There we go again saying Monetary Policy is “Too Easy”

The Wall Street Journal takes a stab:

Another suspect—one Mr. Obama doesn’t like to mention—is U.S. monetary policy. Oil is traded in dollars, and its price therefore rises when the value of the dollar falls, all else being equal. The Federal Reserve throughout Mr. Obama’s term has pursued the easiest monetary policy in modern times, expressly to revive the housing market. It has done so with the private support and urging of the White House and through Mr. Obama’s appointees who are now a majority on the Fed’s Board of Governors.

Oil staged its last price surge along with other commodity prices when the Fed revved up its second burst of “quantitative easing” in 2010-2011. Prices stabilized when QE2 ended. But in recent months the Fed has again signaled its commitment to near-zero interest rates first through 2013, and recently through 2014. Commodity prices, including oil, have since begun another surge, and hedge funds have begun to bet on commodity plays again. John Paulson says he’s betting on gold, the ultimate hedge against a falling dollar.

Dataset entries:
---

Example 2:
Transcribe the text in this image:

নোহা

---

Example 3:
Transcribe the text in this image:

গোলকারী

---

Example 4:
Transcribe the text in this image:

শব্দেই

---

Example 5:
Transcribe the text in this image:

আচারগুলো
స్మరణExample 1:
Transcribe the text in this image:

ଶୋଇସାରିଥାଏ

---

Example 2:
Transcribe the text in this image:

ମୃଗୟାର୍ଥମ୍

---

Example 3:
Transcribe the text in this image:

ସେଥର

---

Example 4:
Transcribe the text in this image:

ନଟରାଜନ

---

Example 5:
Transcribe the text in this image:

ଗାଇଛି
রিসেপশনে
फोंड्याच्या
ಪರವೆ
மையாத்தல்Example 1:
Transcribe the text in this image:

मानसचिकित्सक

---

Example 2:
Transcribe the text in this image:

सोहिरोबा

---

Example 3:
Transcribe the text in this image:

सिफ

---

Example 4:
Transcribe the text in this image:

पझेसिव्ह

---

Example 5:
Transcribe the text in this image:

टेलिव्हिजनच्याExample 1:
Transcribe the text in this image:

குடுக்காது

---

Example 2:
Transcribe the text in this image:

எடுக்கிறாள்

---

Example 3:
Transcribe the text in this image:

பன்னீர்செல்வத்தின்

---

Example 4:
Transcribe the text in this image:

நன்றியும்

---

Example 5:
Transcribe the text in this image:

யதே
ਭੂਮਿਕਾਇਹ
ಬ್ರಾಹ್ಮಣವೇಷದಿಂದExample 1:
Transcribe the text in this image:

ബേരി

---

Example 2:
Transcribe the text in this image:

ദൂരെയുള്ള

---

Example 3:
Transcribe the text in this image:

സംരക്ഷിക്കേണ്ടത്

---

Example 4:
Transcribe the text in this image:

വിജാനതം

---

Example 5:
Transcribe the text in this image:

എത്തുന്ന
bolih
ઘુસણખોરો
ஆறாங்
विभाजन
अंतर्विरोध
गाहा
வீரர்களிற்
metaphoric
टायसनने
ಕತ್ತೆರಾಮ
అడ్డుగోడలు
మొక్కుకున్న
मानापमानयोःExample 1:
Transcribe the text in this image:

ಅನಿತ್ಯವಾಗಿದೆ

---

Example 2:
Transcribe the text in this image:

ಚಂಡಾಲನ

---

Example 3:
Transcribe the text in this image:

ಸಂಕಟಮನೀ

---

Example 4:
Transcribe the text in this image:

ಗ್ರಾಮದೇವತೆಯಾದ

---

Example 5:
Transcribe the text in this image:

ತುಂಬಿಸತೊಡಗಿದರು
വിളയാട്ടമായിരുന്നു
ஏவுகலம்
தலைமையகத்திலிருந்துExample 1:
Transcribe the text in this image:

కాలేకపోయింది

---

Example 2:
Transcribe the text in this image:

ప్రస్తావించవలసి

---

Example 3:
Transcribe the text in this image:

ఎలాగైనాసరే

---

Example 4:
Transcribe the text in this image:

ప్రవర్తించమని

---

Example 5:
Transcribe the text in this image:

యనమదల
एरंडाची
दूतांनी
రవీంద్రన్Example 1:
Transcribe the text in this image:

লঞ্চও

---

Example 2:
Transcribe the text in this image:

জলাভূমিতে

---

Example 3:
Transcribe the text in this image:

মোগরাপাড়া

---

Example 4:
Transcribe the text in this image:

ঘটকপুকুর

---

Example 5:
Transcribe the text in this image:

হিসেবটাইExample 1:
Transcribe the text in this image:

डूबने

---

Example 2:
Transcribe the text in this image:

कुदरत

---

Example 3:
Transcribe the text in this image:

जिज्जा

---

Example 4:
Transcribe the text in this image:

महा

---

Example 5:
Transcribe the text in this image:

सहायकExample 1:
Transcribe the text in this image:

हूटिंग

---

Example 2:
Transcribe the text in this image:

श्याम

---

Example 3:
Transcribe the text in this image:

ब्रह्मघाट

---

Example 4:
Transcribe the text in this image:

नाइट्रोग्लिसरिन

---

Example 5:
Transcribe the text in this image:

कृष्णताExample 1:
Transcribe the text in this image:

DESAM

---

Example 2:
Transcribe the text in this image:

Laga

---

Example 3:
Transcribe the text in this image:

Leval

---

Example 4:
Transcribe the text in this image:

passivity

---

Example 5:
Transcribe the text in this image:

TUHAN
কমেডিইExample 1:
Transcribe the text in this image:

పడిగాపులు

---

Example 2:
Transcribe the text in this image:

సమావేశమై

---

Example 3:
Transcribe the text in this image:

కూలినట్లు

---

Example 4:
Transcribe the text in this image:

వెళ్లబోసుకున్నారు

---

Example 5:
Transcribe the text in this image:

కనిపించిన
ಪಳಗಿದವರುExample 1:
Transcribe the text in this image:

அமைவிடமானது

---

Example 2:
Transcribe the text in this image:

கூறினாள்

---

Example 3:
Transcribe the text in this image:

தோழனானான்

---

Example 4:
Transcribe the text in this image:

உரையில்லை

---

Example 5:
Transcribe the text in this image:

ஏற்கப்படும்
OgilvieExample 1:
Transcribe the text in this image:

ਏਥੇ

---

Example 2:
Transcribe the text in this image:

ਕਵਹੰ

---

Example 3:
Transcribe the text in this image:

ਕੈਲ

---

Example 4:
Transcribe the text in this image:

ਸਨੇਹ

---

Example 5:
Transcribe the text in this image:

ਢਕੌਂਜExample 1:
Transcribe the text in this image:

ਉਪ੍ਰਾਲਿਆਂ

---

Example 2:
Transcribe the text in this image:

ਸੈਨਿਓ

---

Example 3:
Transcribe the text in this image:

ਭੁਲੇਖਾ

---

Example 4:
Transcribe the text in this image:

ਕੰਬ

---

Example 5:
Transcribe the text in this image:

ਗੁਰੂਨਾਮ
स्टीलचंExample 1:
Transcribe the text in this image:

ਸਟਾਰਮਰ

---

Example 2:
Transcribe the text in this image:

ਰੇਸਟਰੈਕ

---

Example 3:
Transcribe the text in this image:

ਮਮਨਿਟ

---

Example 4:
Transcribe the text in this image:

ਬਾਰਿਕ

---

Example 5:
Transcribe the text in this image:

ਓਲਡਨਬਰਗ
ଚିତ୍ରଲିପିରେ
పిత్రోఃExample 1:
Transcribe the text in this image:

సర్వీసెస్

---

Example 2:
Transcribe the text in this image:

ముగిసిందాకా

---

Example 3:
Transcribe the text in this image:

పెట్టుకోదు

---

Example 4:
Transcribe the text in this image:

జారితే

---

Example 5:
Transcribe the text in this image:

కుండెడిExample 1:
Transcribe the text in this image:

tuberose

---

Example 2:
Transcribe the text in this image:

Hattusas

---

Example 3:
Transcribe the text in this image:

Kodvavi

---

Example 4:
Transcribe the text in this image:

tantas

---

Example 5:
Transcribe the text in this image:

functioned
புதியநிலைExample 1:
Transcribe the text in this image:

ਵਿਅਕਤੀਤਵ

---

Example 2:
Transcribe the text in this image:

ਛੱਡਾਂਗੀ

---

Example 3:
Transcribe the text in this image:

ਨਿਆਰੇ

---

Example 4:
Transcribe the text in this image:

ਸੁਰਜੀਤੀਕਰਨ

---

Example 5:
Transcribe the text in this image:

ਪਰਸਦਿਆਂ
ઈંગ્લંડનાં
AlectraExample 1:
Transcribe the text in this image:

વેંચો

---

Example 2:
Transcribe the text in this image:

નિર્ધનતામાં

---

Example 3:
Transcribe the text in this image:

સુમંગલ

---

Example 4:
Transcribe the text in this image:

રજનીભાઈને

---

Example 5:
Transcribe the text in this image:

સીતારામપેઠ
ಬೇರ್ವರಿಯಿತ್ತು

:: COMPLETE THE FOLLOWING ::
1. In the passage on monetary policy and oil prices, what does John Paulson say he is betting on?
2. From the passage on monetary policy and oil prices, quote the text between "Another suspect—one Mr." and "Board of Governors.", inclusive.
3. Write what comes next in the passage on monetary policy and oil prices, picking up after its final sentence.

:: WRITTEN RESPONSES ::
1. Gold.

2.
Another suspect—one Mr. Obama doesn’t like to mention—is U.S. monetary policy. Oil is traded in dollars, and its price therefore rises when the value of the dollar falls, all else being equal. The Federal Reserve throughout Mr. Obama’s term has pursued the easiest monetary policy in modern times, expressly to revive the housing market. It has done so with the private support and urging of the White House and through Mr. Obama’s appointees who are now a majority on the Fed’s Board of Governors.

3.
Fed officials and Mr. Obama want to take credit for easy money if stock-market and housing prices rise, but then deny any responsibility if commodity prices rise too, causing food and energy prices to soar for consumers. They can’t have it both ways, as not-so-stupid Americans intuitively understand when they buy groceries or gas. This is the double-edged sword of an economic recovery “built to last” on easy money rather than on sound fiscal and regulatory policies.

Let´s take a look at the “evidence” for all those claims.

If they´re trying to revive the housing market, they´ll have to “try harder”. The C-S chart for National House Prices does not indicate a “revival”.

The next chart plots the broad US dollar exchange rate (trade weighted against a broad set of trading partners) and oil prices on a weekly basis since January 2008. For the last 12 months oil prices have fluctuated little while the dollar is at the same level of one year ago, higher than a few months ago and at the same level it was in early 2008.

And if monetary policy is “so easy”, why is nominal spending still “comfortably tucked inside the hole”?

So when the WSJ talks about “surges” in oil and commodities at present and “easiest monetary policy in modern times” it is surely “exaggerating”!

My preferred commodity price “story” is told by the chart below, taken from a post of one year ago.

Yes, China in the WTO made a “world of difference”.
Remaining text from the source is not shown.